À NRE devem se juntar outras três faculdades, já em negociação. Além disso, a empresa ganhou sete licitações em pequenas cidades do Norte pelo Mais Médicos, em cada uma das quais está investindo 20 milhões de reais. Um dos ativos com maior potencial de crescimento dentro do grupo é a Medcel, escola online focada em candidatos à residência e estudantes brasileiros que fizeram faculdade no exterior. O plano do fundo é abrir o capital da BR Health, possível nome do grupo, ainda em 2019. O faturamento é de 400 milhões de reais por ano. “Vemos oportunidades no ensino de medicina tanto no Brasil quanto no exterior”, diz Julio De Angeli, presidente da Medcel.

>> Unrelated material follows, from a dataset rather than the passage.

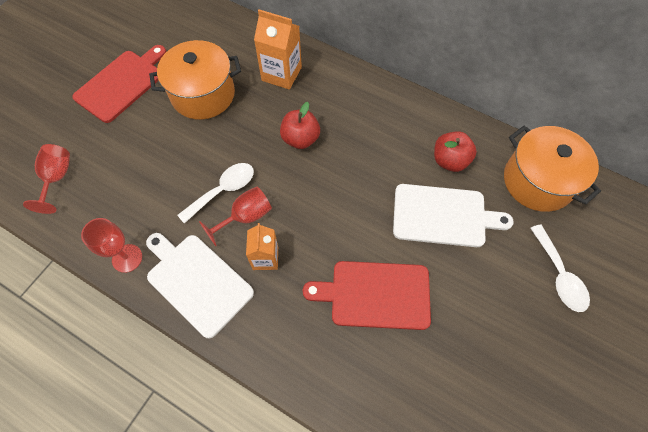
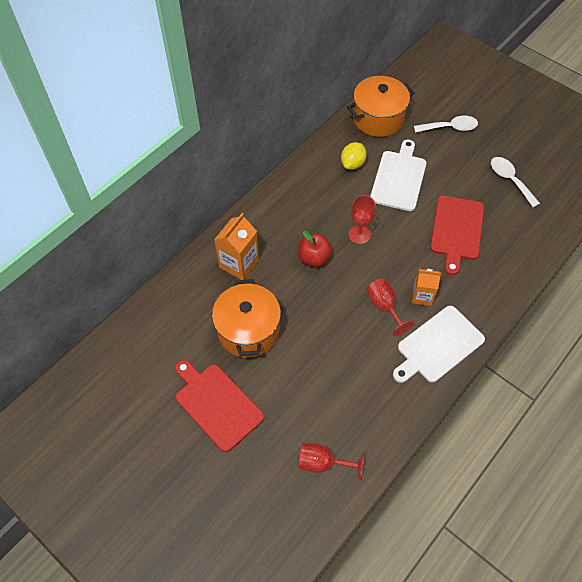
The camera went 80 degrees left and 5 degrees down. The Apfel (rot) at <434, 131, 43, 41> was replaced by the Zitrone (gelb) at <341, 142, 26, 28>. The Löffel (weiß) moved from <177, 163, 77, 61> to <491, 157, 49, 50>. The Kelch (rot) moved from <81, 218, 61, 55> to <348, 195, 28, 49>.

Ter um curso de medicina pode dar muito dinheiro, mas é um negócio que está permanentemente à prova. Alguns cursos de direito, por exemplo, chegam a 70% de margem bruta, ante 58% de medicina. Na São Leopoldo Mandic, desde o primeiro ano os alunos têm contato com robôs que choram, gritam de dor, têm filhos e morrem. Alguns deles custam mais de 1 milhão de dólares. A Unimar começou a construção da quarta torre de seu hospital universitário, um investimento de 300 milhões de reais. Ter um hospital não é obrigatório para a graduação — as faculdades podem fazer parcerias com instituições locais —, mas é uma vantagem. “Não podemos descuidar nunca de entregar ao aluno equipamentos e ensino o mais atualizados possível”, diz Fernanda Serva, pró-reitora da Unimar. Com a melhora econômica à vista, e uma moratória a novos entrantes, o ensino de medicina deve continuar um grande (e caro) negócio.